WORK ITEM
Copy from the listing below, word for word, the lines starting with the one containing "- Install extension" and going on through the one containing "7. New tab should", both included.

### AVAILABLE DATA

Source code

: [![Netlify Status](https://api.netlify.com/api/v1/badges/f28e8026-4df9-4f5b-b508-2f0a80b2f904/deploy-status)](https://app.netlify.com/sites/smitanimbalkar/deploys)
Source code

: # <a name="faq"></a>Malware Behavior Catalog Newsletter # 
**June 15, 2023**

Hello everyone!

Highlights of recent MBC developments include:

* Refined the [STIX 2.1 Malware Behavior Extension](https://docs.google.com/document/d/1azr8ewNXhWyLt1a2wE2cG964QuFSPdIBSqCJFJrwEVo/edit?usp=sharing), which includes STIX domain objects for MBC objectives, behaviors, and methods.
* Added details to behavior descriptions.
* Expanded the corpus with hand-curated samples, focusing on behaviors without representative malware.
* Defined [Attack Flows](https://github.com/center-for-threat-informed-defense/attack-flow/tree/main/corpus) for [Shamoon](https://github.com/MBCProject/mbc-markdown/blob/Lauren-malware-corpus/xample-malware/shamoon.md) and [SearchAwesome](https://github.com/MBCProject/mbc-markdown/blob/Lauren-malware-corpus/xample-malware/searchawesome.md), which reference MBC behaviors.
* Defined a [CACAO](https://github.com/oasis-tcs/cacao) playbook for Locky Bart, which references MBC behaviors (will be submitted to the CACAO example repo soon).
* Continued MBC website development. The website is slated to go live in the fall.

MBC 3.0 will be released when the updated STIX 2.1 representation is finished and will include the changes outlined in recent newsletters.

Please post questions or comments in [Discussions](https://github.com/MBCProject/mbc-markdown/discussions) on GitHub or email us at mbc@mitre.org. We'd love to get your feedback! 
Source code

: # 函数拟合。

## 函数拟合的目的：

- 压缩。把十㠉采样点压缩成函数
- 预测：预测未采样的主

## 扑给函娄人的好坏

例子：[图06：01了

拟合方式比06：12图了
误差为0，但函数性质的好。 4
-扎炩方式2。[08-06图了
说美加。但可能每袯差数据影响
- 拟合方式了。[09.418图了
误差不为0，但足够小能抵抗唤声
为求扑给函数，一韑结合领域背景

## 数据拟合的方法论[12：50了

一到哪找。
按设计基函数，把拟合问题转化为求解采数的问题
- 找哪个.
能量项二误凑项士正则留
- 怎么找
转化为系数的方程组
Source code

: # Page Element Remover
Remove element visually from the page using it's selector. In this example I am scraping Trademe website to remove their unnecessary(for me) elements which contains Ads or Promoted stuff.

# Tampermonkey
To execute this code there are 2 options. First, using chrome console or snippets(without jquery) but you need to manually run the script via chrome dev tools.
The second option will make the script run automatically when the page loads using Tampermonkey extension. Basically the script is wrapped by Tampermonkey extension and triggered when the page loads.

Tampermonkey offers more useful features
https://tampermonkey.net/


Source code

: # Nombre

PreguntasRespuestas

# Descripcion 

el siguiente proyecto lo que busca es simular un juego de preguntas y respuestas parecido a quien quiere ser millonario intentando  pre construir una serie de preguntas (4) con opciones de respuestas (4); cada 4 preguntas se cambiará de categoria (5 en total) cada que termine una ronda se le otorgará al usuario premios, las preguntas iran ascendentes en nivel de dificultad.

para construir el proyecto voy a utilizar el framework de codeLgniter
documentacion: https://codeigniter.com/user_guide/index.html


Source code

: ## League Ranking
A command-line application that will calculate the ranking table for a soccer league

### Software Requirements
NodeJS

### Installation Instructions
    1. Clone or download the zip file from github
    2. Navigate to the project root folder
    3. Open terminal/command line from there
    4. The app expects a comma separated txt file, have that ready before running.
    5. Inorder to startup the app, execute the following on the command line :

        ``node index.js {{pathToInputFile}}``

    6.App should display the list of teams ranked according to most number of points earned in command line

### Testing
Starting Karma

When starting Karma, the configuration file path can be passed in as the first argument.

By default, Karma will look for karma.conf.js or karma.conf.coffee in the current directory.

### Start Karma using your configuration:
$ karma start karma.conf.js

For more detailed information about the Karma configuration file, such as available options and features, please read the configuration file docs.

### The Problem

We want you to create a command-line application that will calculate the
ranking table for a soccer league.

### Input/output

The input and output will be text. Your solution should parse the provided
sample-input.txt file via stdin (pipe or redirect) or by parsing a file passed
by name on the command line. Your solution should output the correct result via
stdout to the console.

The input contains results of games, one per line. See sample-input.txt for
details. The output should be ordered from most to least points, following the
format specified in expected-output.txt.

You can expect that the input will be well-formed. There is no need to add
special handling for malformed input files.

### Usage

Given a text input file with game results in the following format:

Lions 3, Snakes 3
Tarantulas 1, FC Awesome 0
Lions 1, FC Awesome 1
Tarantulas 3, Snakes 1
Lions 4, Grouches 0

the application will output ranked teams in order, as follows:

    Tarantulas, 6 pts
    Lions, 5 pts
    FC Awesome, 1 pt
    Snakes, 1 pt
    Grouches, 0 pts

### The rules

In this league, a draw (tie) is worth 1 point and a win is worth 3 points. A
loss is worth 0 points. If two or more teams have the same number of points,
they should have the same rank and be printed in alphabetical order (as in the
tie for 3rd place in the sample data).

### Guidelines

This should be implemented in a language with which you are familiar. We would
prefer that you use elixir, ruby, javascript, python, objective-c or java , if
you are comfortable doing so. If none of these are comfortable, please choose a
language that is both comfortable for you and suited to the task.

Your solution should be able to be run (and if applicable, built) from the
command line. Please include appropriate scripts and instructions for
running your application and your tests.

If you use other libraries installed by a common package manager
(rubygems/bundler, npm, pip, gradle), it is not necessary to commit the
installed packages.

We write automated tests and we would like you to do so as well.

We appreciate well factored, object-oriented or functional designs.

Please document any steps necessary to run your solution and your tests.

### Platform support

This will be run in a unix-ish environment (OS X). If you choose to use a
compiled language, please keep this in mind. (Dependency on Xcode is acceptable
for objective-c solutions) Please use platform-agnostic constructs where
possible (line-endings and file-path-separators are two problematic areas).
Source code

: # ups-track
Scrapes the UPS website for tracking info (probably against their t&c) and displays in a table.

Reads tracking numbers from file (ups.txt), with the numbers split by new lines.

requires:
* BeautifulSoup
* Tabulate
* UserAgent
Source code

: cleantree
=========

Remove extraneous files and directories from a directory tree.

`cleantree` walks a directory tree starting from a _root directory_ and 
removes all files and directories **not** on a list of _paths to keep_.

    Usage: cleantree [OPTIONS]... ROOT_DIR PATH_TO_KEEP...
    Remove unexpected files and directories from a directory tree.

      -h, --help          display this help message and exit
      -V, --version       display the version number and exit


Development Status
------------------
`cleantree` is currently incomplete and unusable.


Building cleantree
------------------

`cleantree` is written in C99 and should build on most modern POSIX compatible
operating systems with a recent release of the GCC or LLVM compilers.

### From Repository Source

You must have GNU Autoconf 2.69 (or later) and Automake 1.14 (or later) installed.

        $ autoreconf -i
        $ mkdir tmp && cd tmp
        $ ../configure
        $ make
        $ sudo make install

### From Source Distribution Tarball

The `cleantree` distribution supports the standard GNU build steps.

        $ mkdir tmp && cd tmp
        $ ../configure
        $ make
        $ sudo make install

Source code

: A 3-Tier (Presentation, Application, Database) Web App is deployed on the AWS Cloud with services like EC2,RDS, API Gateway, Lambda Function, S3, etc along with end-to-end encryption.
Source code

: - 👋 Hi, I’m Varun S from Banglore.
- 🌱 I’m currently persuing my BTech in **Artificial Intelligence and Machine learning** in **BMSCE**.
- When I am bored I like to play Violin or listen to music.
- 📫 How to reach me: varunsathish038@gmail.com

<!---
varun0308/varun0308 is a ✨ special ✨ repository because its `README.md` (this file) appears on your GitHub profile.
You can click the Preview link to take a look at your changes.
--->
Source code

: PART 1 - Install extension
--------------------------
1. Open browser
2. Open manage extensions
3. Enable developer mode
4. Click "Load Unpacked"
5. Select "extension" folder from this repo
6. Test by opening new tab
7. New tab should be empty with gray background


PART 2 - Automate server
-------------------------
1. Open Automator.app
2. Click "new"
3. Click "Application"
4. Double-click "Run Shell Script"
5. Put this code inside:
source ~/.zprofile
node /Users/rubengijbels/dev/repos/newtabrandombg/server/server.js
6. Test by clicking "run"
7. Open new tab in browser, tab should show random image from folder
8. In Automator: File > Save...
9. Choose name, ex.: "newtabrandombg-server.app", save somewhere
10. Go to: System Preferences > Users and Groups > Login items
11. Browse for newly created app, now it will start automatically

######

PROBLEM SOLUTION
: PART 1 - Install extension
--------------------------
1. Open browser
2. Open manage extensions
3. Enable developer mode
4. Click "Load Unpacked"
5. Select "extension" folder from this repo
6. Test by opening new tab
7. New tab should be empty with gray background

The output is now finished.